Requirement 1 >> Can you sum up the article on idea competitions in two sentences?
Requirement 2 >> Could you resume the article on idea competitions at the point where it stops?

Challenges for Creative Minds

Got a good idea? Your eco-friendly brainstorm or media scheme might be worth hundreds of thousands of dollars

If you have an idea for an innovative, executable consumer product or service that can "contribute to an eco-friendly lifestyle" or a plan for the smart use of media in communities, then get ready to jot it down, draft blueprints, and fill out the submission form: Your idea could be worth hundreds of thousands of dollars.

Three new initiatives challenge creative minds everywhere to come up with innovative ideas and designs related to sustainability and to digital media. Part of a growing trend of competitions seeking solutions for pressing problems, all three combine two powerful concepts: the social-change catalyzing award (à la TED Prize) and the competition-fuels-innovation contest (à la Ansari X-Prize).

Help Consumers Reduce Global Warming

The Picnic Green Challenge, the first of the three, is an eco-contest organized by Picnic, an annual conference and idea festival that takes place in Amsterdam this year from Sept. 23 to Sept. 29. The best ideas (one or several, depending on the quality of the entries) will win up to €500,000 ($670,000) in funding, plus free consulting and help opening doors that could bring the project to fruition.

The winning projects should be executable; the submissions (which must be received by Aug. 30) will include a concrete plan to bring the idea to market. In addition, organizers are looking for well-designed products and services that can "enable large numbers of people to effortlessly reduce their personal impact on global warming."

Items in a dataset >>
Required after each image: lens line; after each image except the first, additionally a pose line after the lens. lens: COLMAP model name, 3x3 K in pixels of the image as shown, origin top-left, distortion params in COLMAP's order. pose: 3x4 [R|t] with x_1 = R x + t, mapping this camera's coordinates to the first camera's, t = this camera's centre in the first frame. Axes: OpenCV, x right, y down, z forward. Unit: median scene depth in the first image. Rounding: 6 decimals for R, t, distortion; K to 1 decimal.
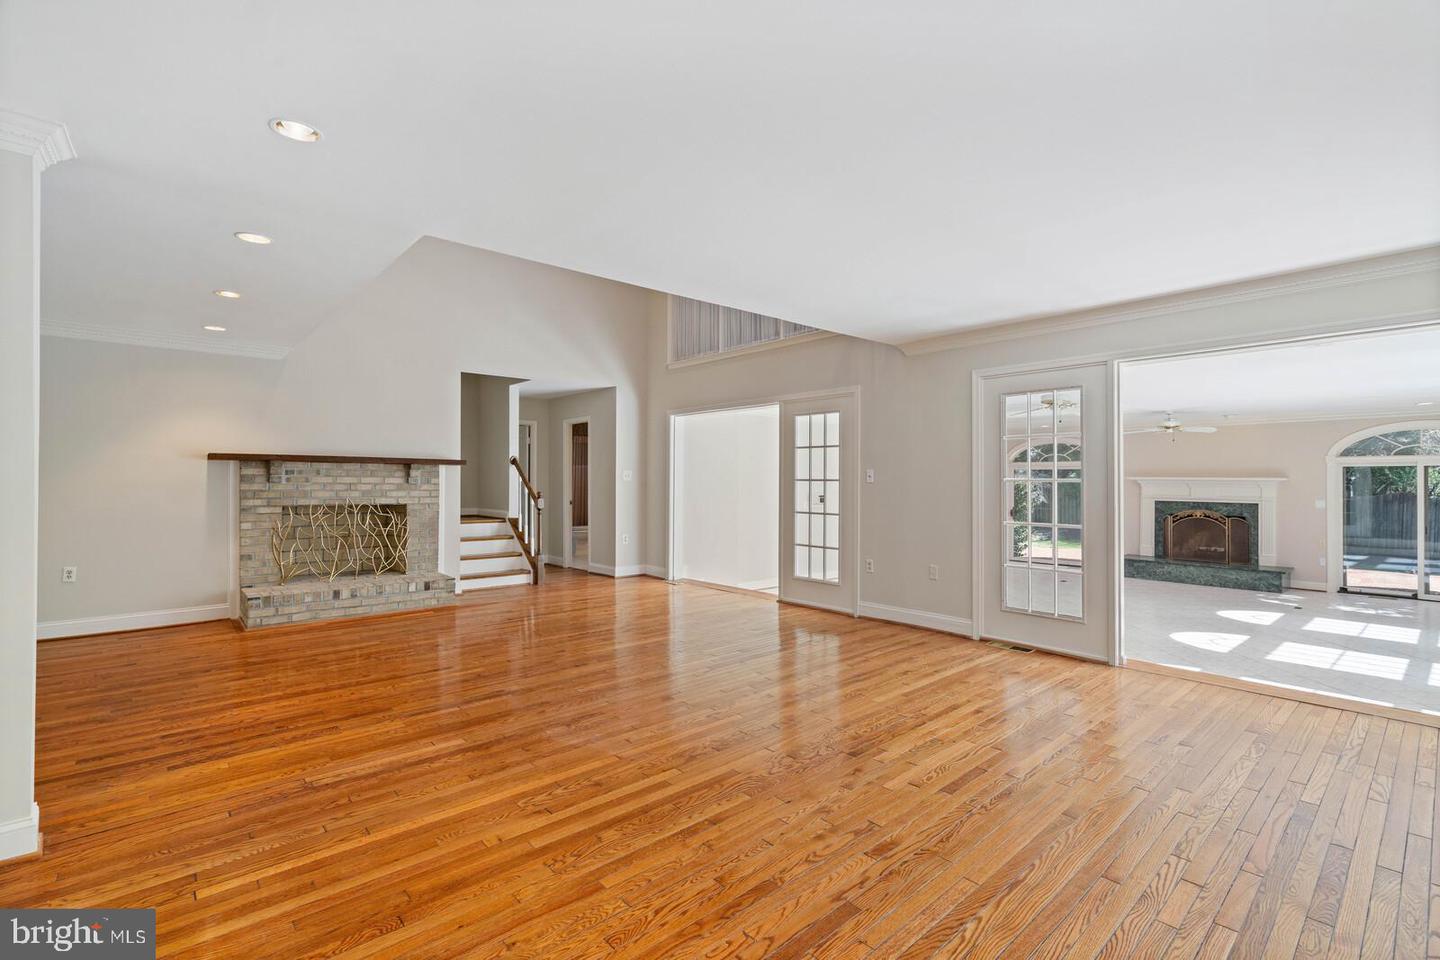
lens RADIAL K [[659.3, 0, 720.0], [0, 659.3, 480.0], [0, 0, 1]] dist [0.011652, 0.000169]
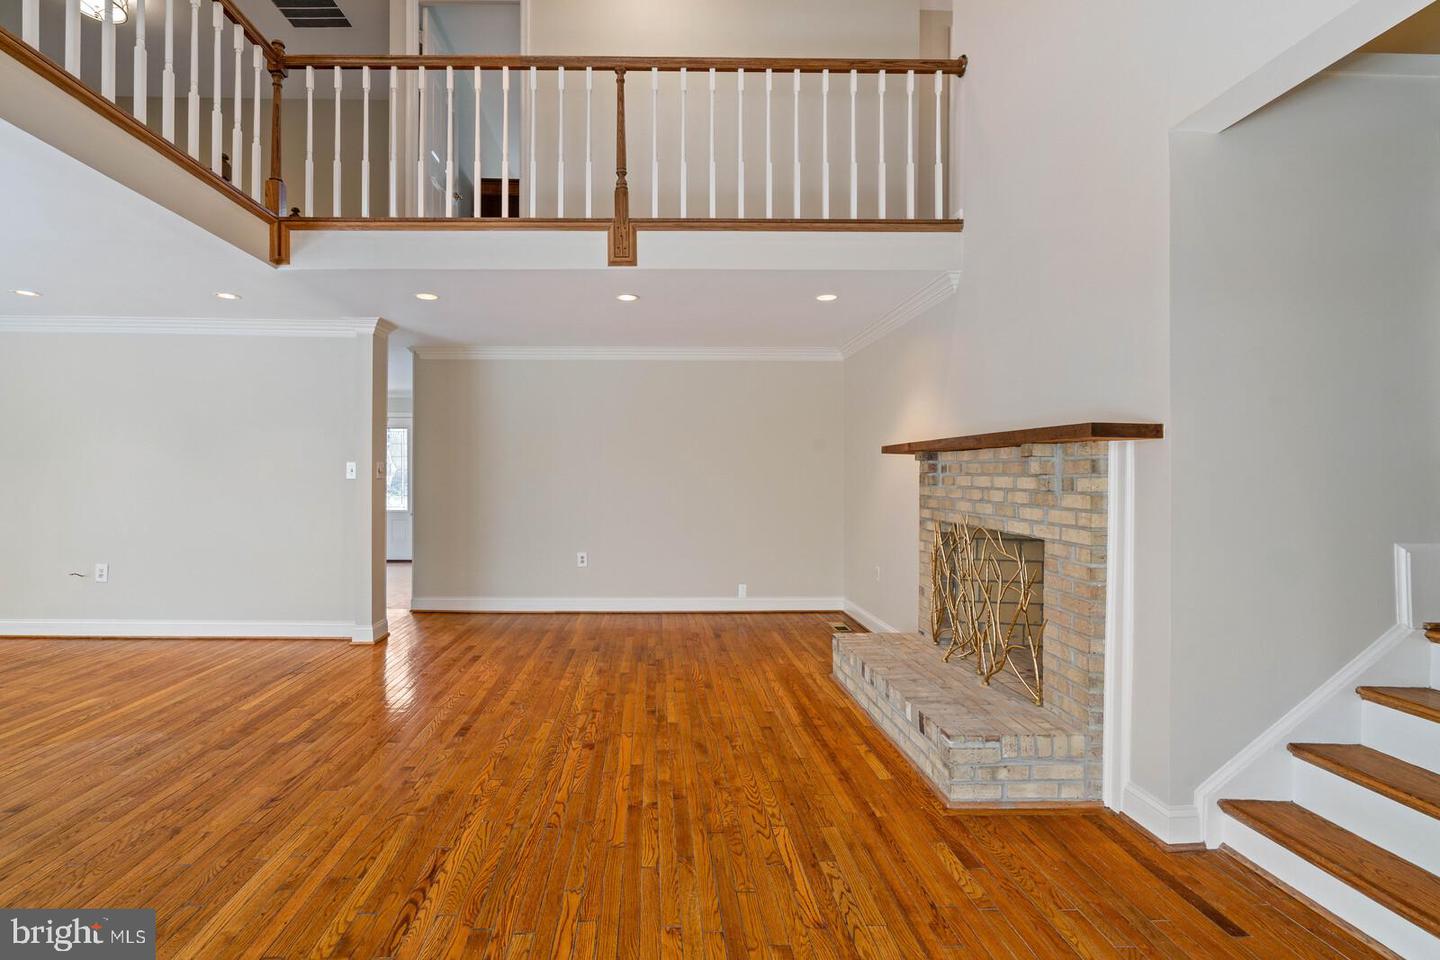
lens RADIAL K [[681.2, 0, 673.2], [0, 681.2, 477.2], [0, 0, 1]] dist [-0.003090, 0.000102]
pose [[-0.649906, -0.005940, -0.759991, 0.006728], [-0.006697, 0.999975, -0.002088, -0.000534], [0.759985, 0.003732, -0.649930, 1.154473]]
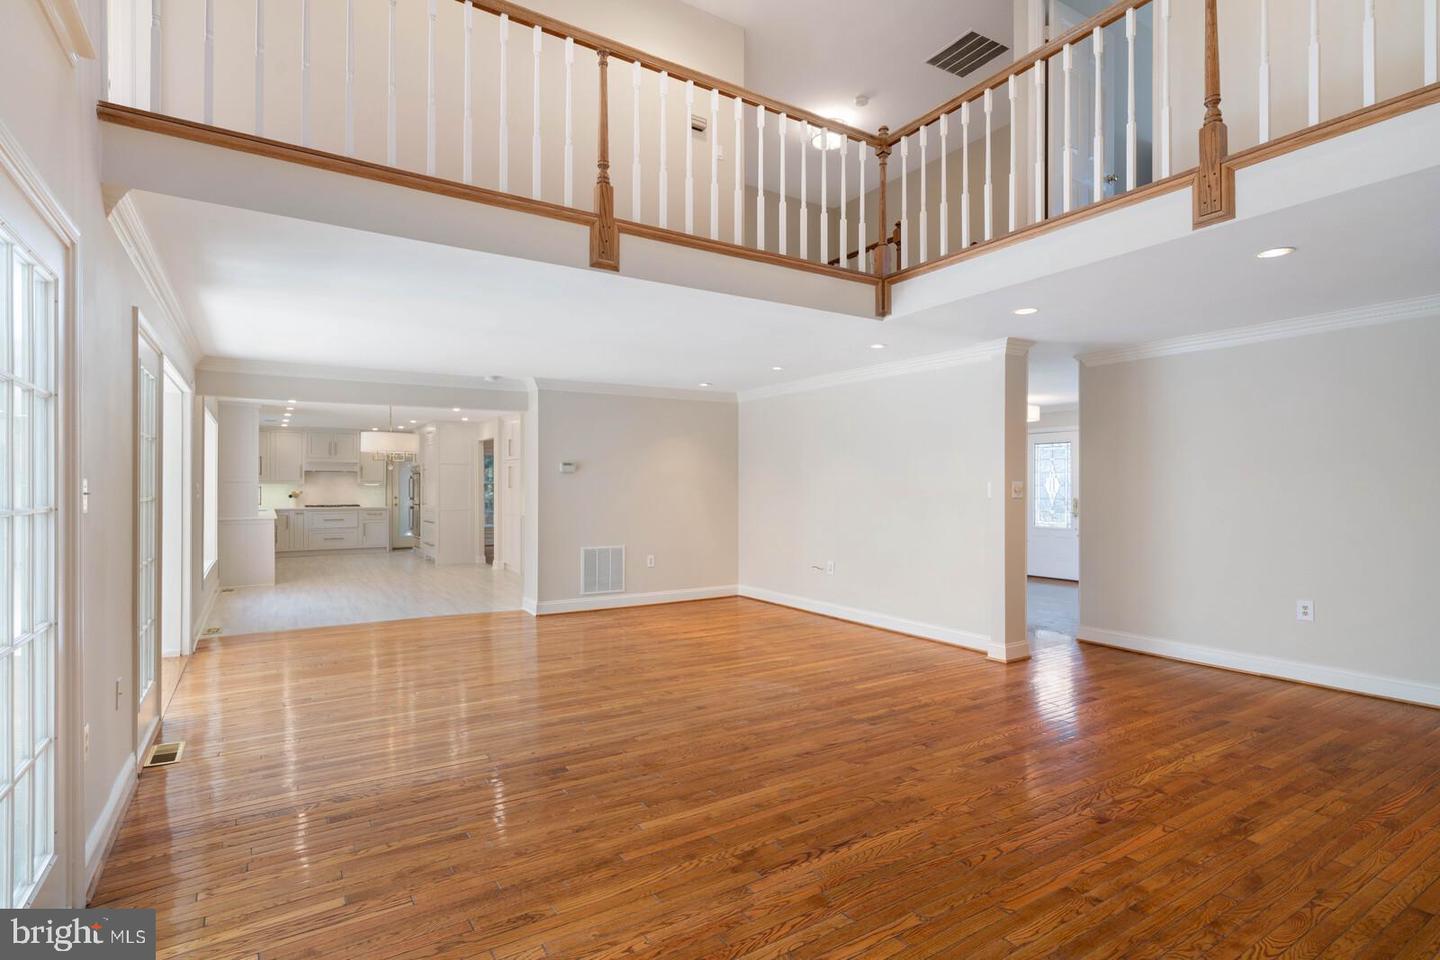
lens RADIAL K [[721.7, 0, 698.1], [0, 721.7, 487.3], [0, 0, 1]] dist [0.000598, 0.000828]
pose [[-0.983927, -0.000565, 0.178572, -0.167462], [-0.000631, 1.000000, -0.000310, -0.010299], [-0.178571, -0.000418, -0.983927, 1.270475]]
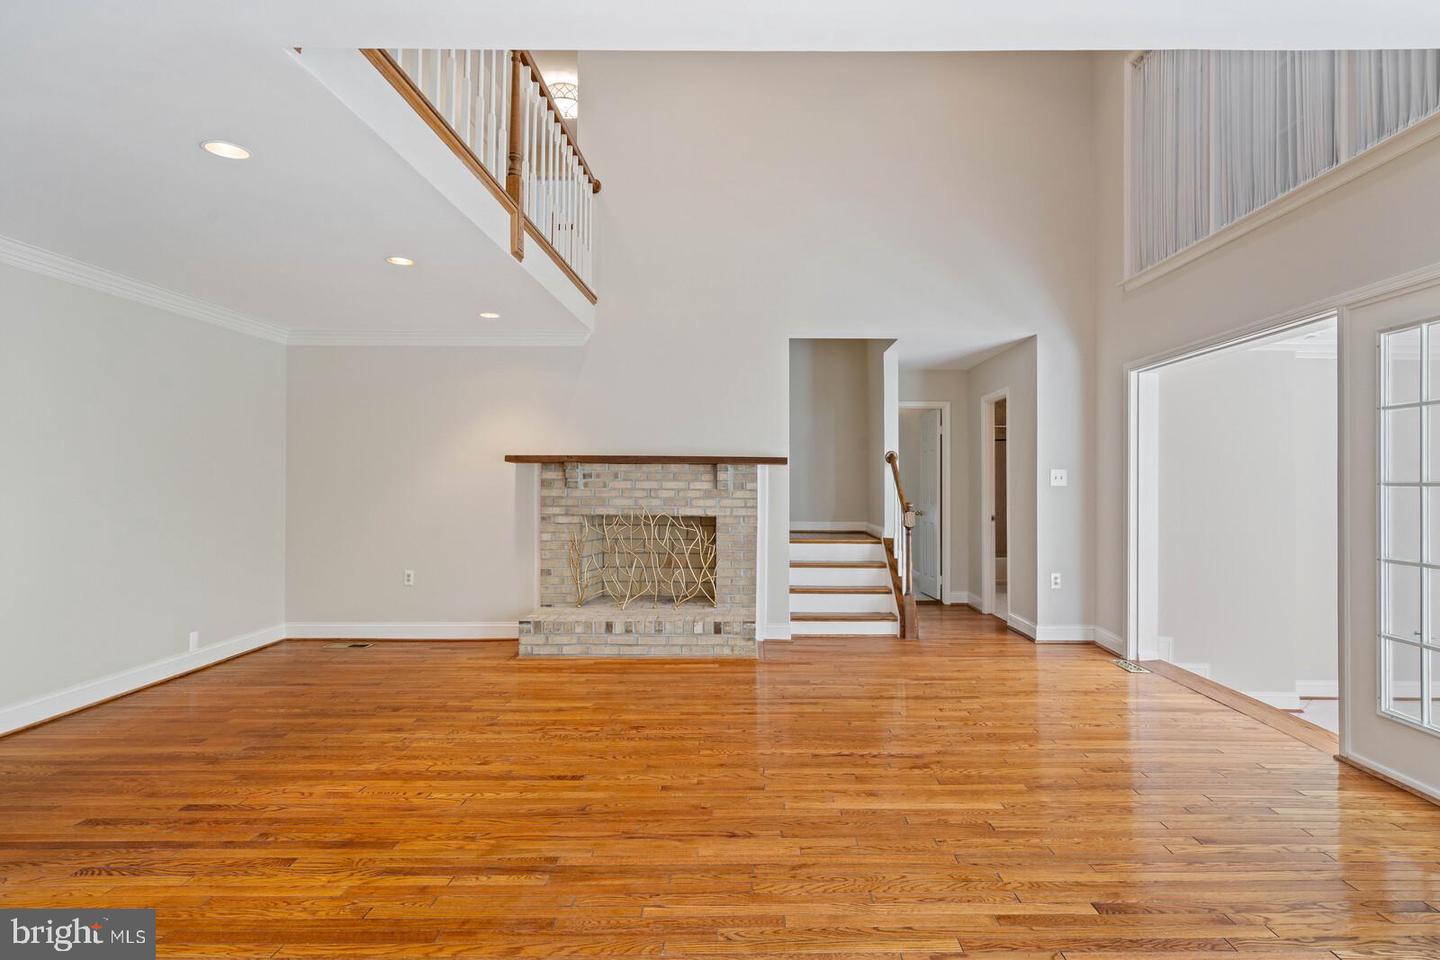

Written reply 1 >> Three new initiatives invite creative minds to submit innovative ideas on sustainability and digital media, combining the social-change award with the competition that fuels innovation. The first, the Picnic Green Challenge from the Picnic conference in Amsterdam, offers up to €500,000 ($670,000) in funding plus free consulting for executable products or services, submitted by Aug. 30, that let large numbers of people effortlessly reduce their personal impact on global warming.

Written reply 2 >>
The winners will be selected by a jury chaired by Virgin Group founder Richard Branson, who has launched several environmental initiatives recently, including devoting part of the profits of Virgin Atlantic Airways to research on greener fuels. Other jurors are representatives of both big business (Unilever and Tommy Hilfiger) and environmental organizations (Greenpeace and the Climate Group) as well as designers and tech investors. (Disclosure: I've been asked to join the jury.)

Apply Fuller's Trimtab Principle

The Buckminster Fuller Institute, the Brooklyn (N.Y.)-based organization named for the visionary American inventor, has issued a broader challenge. The BFI seeks an idea with "significant potential to solve humanity's most pressing problems in the shortest possible time while enhancing the Earth's ecological integrity." Ideally, write the organizers, the entries should demonstrate Fuller's "trimtab principle", which posits that "small amounts of energy and resources precisely applied at the right time and place can produce maximum advantageous change."

BFI Challenge entries (which are due Oct. 30) can relate to any field, from art to industry—it remains to be seen if such a wide and vaguely described target will yield significant results (the most successful innovation competition to date, the X-Prize, has worked because of its very precise guidelines). The winner will receive $100,000 "to be used to take the winning strategy to the next stage of development". The judges have not yet been announced.

Reinvent Digital Media

Last week the John S. and James L. Knight Foundation in Miami issued its second News Challenge, an initiative that will award a total of $5 million to a range of innovative proposals for using digital technologies to "inform and inspire communities" and "improve the lives of people where they live and work."